Back in the early twenty-first century the precursors of today’s self-styled continental engineers had enjoyed a honeymoon of fashionability by virtue of the greenhouse effect and the perceived threat of a significant rise in the world’s sea level. When global warming hadn’t produced a new Deluge, even in Shanghai and the South Seas, they’d deflected the results of their research into building artificial islands aimed at the tourist trade. Such islands had initially had to be anchored to subsurface structures by mechanical holdfasts because Leon Gantz’s techniques of biotech cementation hadn’t been around in those days, but anyone who cared to employ gantzers on a sufficiently lavish scale could now make better provision. Building mountains underwater was just as easy as building them anywhere else.
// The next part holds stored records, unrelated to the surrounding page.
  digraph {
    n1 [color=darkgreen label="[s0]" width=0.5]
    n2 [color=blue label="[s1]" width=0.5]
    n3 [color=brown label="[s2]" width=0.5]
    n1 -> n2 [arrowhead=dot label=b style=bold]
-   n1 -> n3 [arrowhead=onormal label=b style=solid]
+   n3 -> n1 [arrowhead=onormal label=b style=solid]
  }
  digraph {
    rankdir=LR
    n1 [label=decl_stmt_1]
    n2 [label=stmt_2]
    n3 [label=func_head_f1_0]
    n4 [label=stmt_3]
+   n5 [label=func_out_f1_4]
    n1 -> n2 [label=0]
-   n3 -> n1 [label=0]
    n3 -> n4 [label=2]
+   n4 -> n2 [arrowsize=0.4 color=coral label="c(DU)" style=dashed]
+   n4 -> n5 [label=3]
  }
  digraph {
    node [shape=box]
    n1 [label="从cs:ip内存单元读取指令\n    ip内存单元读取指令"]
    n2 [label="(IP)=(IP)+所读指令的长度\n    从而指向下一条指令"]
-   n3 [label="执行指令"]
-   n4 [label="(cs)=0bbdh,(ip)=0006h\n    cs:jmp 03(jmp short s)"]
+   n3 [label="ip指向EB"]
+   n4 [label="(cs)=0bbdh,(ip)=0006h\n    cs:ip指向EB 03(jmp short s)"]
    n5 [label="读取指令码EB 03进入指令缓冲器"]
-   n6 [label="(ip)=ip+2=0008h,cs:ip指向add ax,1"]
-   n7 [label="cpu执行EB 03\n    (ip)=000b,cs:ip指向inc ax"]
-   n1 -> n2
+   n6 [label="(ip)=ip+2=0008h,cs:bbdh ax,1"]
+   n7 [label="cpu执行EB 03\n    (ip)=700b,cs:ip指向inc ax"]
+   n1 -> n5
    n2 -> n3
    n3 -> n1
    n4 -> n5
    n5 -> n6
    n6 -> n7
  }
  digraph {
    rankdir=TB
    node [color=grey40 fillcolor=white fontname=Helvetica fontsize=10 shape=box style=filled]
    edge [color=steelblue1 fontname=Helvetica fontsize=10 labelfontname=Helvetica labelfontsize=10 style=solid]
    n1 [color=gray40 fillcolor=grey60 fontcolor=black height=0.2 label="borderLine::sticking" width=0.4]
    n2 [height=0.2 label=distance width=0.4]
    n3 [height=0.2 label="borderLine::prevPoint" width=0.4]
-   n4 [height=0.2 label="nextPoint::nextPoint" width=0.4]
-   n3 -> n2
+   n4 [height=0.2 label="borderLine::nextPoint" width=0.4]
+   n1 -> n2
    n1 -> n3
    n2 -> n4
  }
The ocean hereabouts was full of deep trenches but it wasn’t uniformly deep, and even if it were it would only make the task of securing new land more expensive, not more difficult in technical terms.
Even natural islands, Damon knew, had often been personal property back in the buccaneering days of classical capitalism—but allthe artificial islands had been owned by the corps or individuals who had put them in place, and probably still were. That didn’t exclude them from the Net, and hence from the global village, but it made them relatively easy to protect from spy eyes and the like. If there was anywhere on Earth that secrets could be kept in reasonable safety, this was probably one of them.
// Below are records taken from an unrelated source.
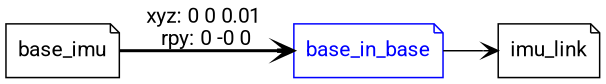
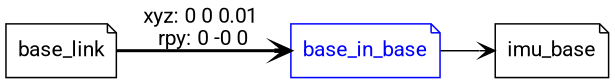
  digraph {
    fontname=Roboto
    rankdir=LR
    node [fontname=Roboto shape=note]
    edge [arrowhead=vee fontname=Roboto]
-   n1 [label=base_imu]
+   n1 [label=base_link]
    n2 [color=blue fontcolor=blue label=base_in_base]
-   n3 [label=imu_link]
+   n3 [label=imu_base]
    n1 -> n2 [label="xyz: 0 0 0.01 \nrpy: 0 -0 0" style=bold]
    n2 -> n3 [style=solid]
  }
The plane came down on an airstrip even tinier than the one from which it had taken off, gantzed out of dark earth in a narrow clearing between dense tropical thickets.
When Steve Grayson came back to release Damon from the trick harness he was carrying a gun: a wide-barreled pepperbox. If it was loaded with orthodox shot it would be capable of inflicting widespread but superficial injuries, but it couldn’t be classed as a lethal weapon. Were it to go off, Damon would lose a lot of blood very quickly, and it would certainly put him out of action for a while, but his nanomachines would be able to seal off the wounds without any mortal damage being done.
“No need to worry, Mr. Hart,” the stout man said. “You’ll be safe here until the carnival’s over.”
“Safe from whom?” Damon asked as politely as he could. “What exactly is the carnival?Who’s doing all this?”
He wasn’t surprised when he received no answers to any of these questions—but the expression which flitted across Grayson’s face suggested that the pilot wasn’t just tormenting him. Damon wondered whether Grayson had any more idea than he did why he had been paid to bring his prisoner here, or what might be going on.
Damon wondered whether his streetfighting skills might be up to the task of knocking the gun out of the Australian’s hand and then kicking the shit out of his corpulent form, but he decided not to try. He didn’t know how to activate and instruct the plane’s automatic systems, let alone fly it himself, so he had no way of escaping the island even if he could disarm and disable the man.
The air outside the plane was oppressively humid. Damon allowed himself to be guided across the landing strip. A jeep, very similar to the one Karol had used to drive him to the airstrip on Molokai, was parked in the shadow of a thick clump of trees.
A man was waiting in the driving seat of the jeep. He was as short as the pilot but he was much slimmer and—if appearances could be trusted—much older. His skin was the kind of dark coffee color which most people who lived in tropical regions preferred. He didn’t have a gun in his hand, but Damon wasn’t prepared to assume that he didn’t have one at all.